Backwards Incompatible Change to PyPI JSON API

I’d argue that dependency information (or the METADATA being implemented on PyPI) is also a very valuable addition to have here. :slight_smile:

Metadata is already standardised, and will be present as soon as Warehouse implements the appropriate PEPs. I’d love that to happen sooner, but that’s up to the Warehouse developers’ workload (and volunteer contributions) and there’s nothing more from a standardisation point needed here.

That’s fair.
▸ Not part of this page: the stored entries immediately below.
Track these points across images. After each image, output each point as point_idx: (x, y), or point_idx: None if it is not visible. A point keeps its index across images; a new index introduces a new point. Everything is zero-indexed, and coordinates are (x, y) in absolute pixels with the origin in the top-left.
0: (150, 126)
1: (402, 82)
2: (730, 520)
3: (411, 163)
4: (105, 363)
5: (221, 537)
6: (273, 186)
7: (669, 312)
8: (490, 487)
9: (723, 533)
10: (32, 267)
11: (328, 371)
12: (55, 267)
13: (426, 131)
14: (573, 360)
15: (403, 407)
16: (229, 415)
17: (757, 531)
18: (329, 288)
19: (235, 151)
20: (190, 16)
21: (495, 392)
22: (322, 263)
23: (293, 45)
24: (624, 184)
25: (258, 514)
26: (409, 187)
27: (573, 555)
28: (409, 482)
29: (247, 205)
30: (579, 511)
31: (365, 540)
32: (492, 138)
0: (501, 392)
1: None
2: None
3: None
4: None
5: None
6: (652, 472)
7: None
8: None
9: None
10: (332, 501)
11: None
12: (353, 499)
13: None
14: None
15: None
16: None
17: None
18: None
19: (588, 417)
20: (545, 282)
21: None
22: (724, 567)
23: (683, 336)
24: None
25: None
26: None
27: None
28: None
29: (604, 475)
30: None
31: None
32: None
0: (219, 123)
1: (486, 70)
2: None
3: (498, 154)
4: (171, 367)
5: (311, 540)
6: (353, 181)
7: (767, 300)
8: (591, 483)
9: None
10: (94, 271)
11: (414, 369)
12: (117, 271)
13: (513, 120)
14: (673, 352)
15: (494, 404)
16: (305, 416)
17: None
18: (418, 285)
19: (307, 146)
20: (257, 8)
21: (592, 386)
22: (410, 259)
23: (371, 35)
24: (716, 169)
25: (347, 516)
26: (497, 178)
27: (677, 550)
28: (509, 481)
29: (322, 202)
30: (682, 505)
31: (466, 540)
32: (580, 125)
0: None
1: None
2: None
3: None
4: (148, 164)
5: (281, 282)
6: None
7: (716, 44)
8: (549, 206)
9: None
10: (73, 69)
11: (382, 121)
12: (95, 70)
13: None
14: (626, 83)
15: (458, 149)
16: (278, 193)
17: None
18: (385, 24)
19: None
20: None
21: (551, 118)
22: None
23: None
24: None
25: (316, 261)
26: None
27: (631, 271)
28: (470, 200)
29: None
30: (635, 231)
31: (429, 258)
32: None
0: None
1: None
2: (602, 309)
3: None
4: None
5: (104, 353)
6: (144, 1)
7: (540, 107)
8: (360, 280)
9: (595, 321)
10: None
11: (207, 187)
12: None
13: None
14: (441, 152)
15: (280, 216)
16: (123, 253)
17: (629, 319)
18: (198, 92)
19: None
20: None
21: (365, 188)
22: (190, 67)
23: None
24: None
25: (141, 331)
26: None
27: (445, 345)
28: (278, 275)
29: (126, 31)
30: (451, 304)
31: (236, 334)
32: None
I was going off what the PEPs said, but real-world use cases are more important. (I’m just hesitant about pushing my use case too much, because “mirror all the metadata you can get your hands on” is by definition going to be in favour of adding everything regardless!)

We’ve had feature requests in pip for “don’t install things older than X”.

OK, consider me convinced (although I still think we should sanity-check, and I still think there’s a possibility of cases where “we should keep this available but the simple API isn’t the right place” is the right choice).

Understood (and I agree in principle). I’m just concerned that if we tie replacements to standardisation, there’s an unhelpful pressure on “we need to standardise quickly before the current solution gets removed”. Just something to be aware of, I guess.

… I do hope that wasn’t me :worried: My scraping app is pretty naive in some ways - I know I need to be careful of resource usage, but I don’t honestly know if what I’m doing is right.

Thanks, I thought there was something like that but couldn’t find it.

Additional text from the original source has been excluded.